AVRUPA NIÇIN TÜRKİYE’YE KAPILARINI AÇMIYOR?

Avrupa ülkelerinin Türkiye’ye niçin kapılarını açmadığı sorusuna yanıt veren Ceyhan, Türkiye'de yeteri dek bilimsel veri olmadığına işaret ederek şunları kaydetti:

* Bilimsel yayınlama izni bakanlıklara bağlandığı için ve bu konuda kısıtlamalar yapıldığı için Türkiye'den içten sürükleyici bilimsel yayınlama çıkmadı maalesef.

* AB ülkelerinde de bu konuda kararlara yön veren kurum bilim insanlarından oluşan Avrupa'nın hastalık denetim merkezi.
Bu merkez ülkelerine diyor oysa mesela ‘Türkiye'nin verileri elimizde yok. Dolayısıyla ne olur bilmiyoruz. O nedenle kapılarınızı açmayın’ diyor.

* Hemen insanlar yanlış değerlendiriyor. ‘Bakanın açıklamaları var’ diyor ama bilim insanı ona bakmaz, yayınlanmış çalışmalara bakar.

* Türkiye'de bu veriler çok az olduğu için güvenilmeyen kısım o aslında. Yahut bakanın devletin açıklamalarına yok güvensizlik.
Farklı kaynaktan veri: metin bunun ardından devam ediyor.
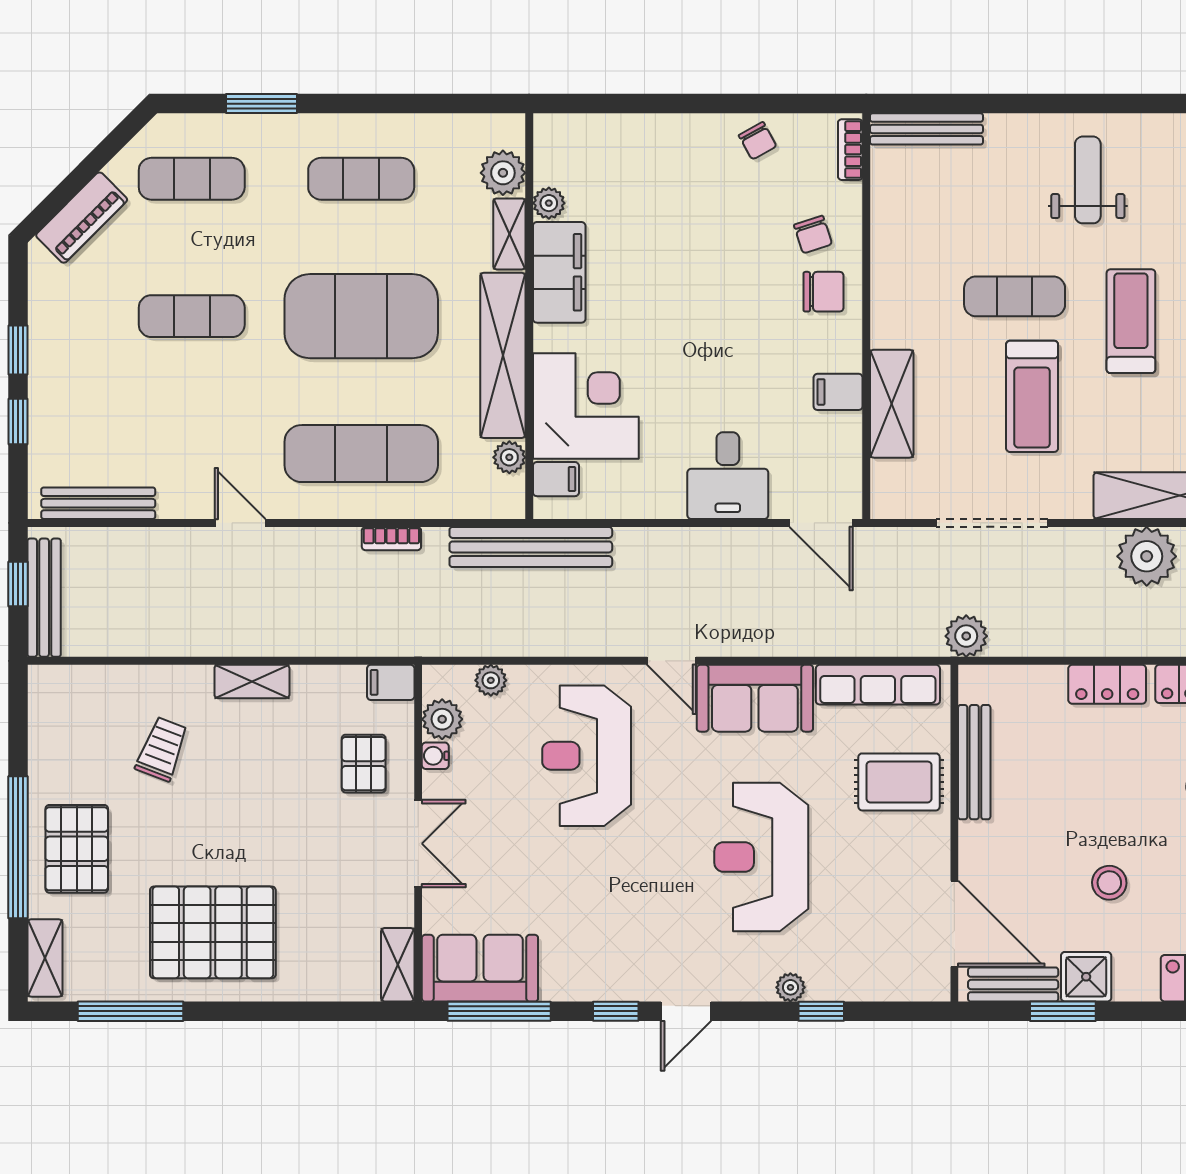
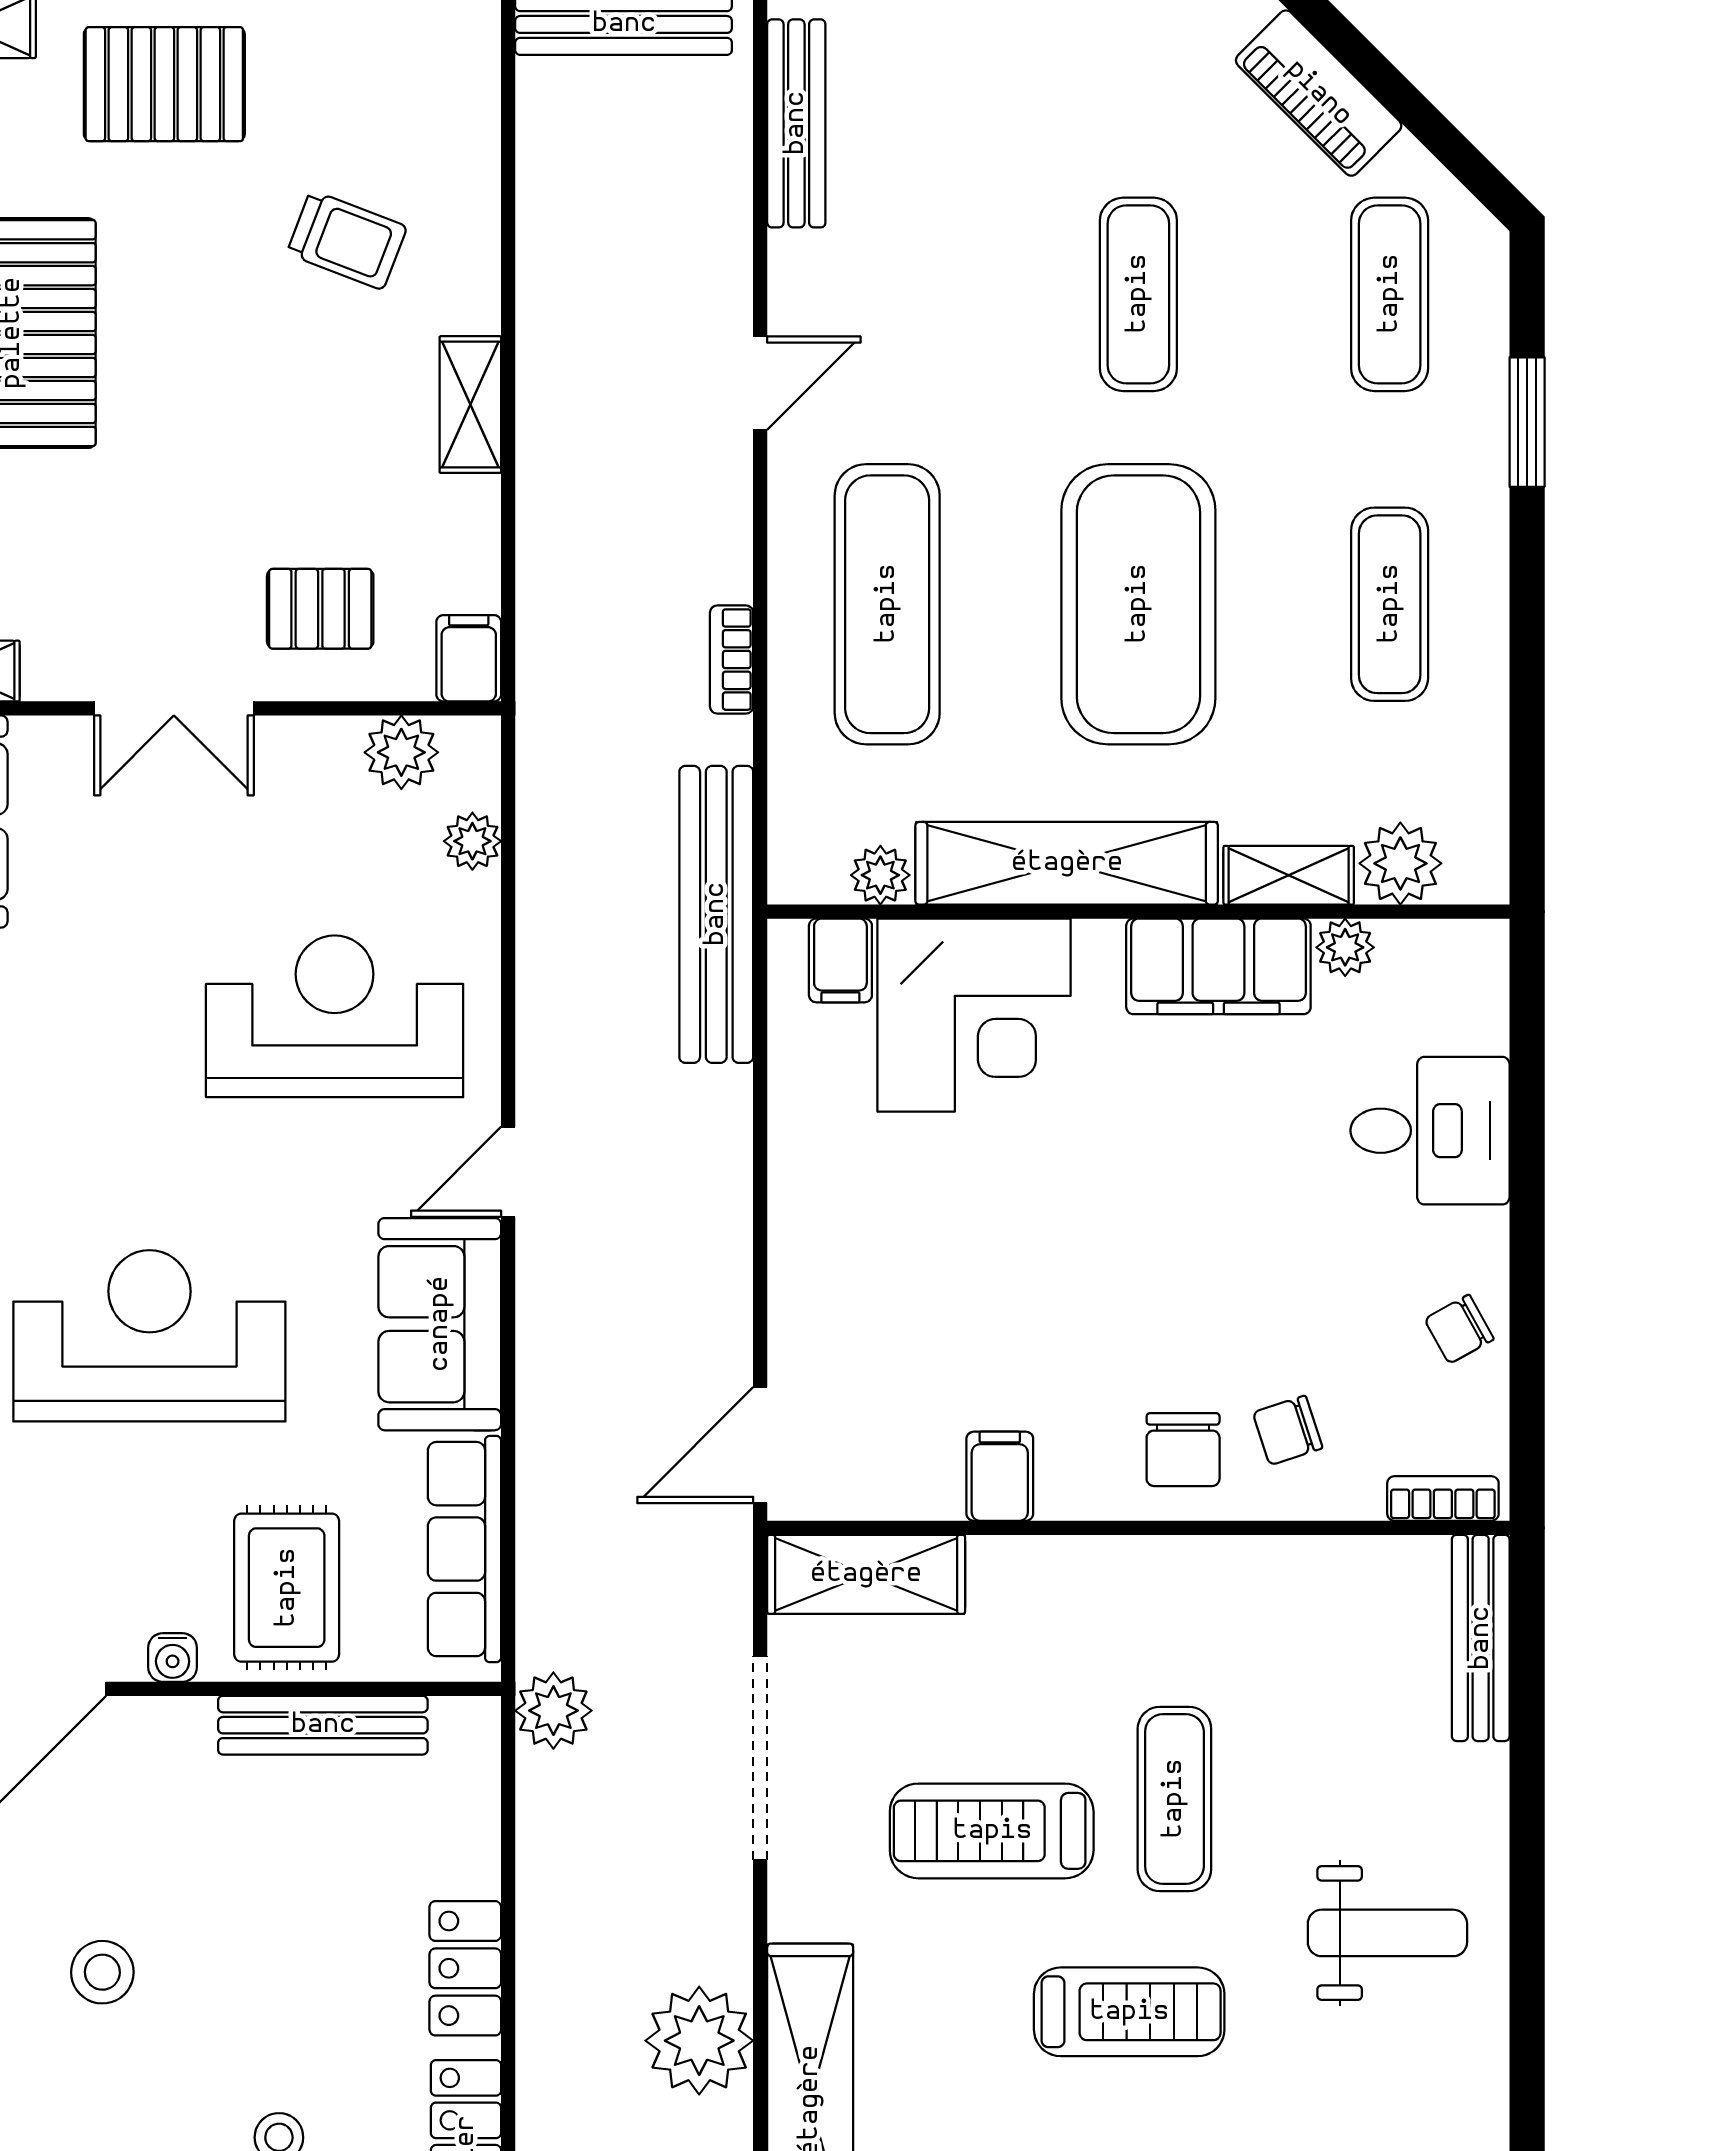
shelving: (892, 404) -> (866, 1574), moved
desk: (728, 476) -> (1430, 1131), moved, turned 180
water cooler: (435, 756) -> (173, 1657), moved, turned 180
* Şunu diyemeyiz ‘Aç Sağlık Bakanlığı’nın sayfasına bak.’ Hayır bilim insanları güvendiği tıp dergilerinde yayınlanmış yazı ister. Bu konuda fazla eksiğimiz var.

“ACELE KARARLARIN ACISINI ÇEKİYORUZ”

“Salgının başında verilen acele kararların acısını çekiyoruz derhal” diyen Ceyhan sözlerini şöyle noktaladı:

* İlaç meselesine gelince şunu kabul edelim oysa bu hastalığı tedavi eden bir hap az önce yok. Tartışmalara niçin olan sıtma ilacı konusunda ise bize güvenilmeyen kısım veri sunamamamız. Bilgi gösteremediğinizde kesin olmama ile bakılıyor.
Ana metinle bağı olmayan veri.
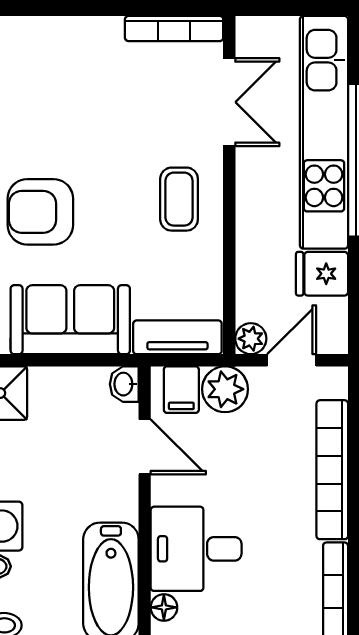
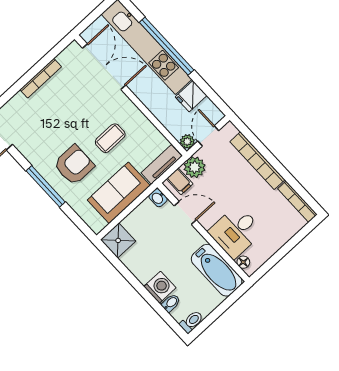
bookcase: (174, 28) -> (41, 78), moved
double door: (229, 102) -> (104, 67), width x1.37
coffee table: (179, 199) -> (110, 138), moved, turned 90
armchair: (40, 212) -> (74, 165), turned 180

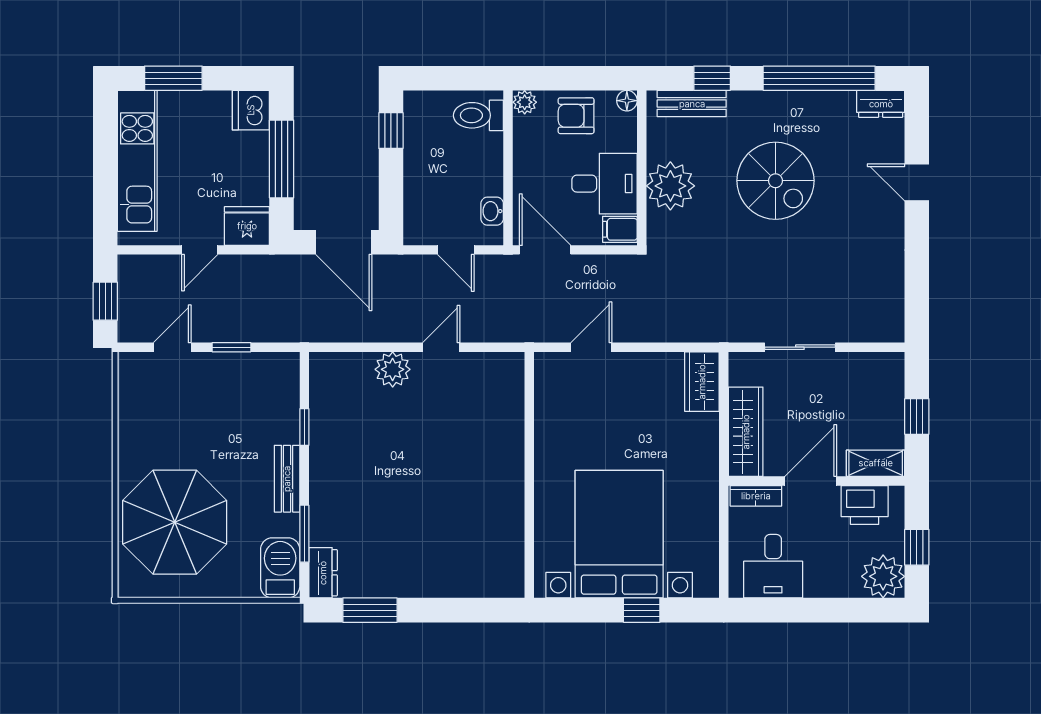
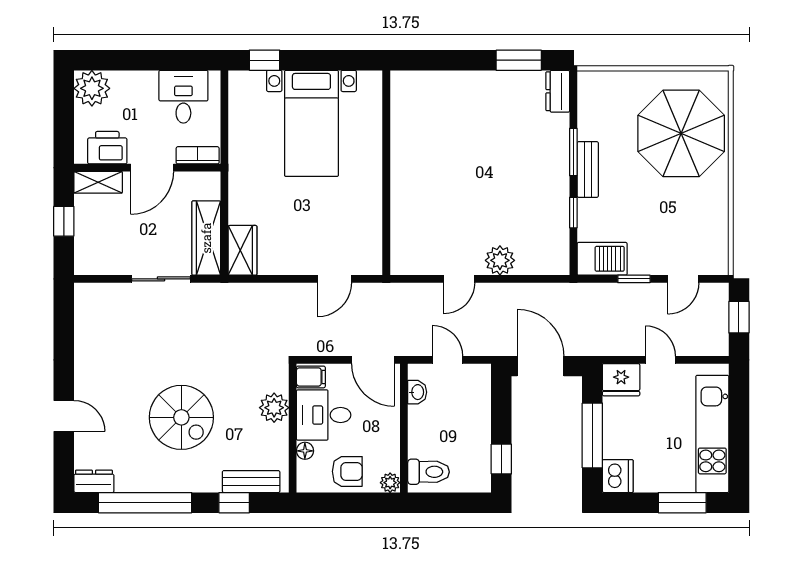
floor lamp: (627, 101) -> (305, 451), moved
spiral stairs: (776, 181) -> (181, 417), turned 180
plant: (670, 186) -> (274, 408), width x0.73, depth x0.73
door: (200, 250) -> (660, 360), hinge flipped
wardrobe: (746, 432) -> (206, 238), moved
window: (304, 534) -> (573, 152), moved
bed with nightstands: (619, 534) -> (311, 123), width x0.73
window: (917, 547) -> (64, 113), removed
barbecue: (280, 568) -> (602, 259), moved, turned -90
window: (642, 610) -> (264, 60), moved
* Niçin veri gösteremiyoruz çünkü; gelen her hastaya bu hap başlatıldı. Bir teftiş grubumuz yok. O nedenle, bu ilacı vermediğimiz grup böyle seyretti erken verdiğimiz grup böyle seyretti diyemiyoruz.

* Falanca doktorun “yok ben pek düşünmüyorum bu hap etkili oldu” demesinin de hiçbir anlamı değil. O yüzden iş düğümleniyor geliyor.

* İşin özü şu; ilk zamanlarda bahşedilen telaş kararların yani, bu ilacı başlarken bir teftiş grubu oluşturmamanın, bilimsel yayınlara engel koymanın acısını çekiyoruz şu anda.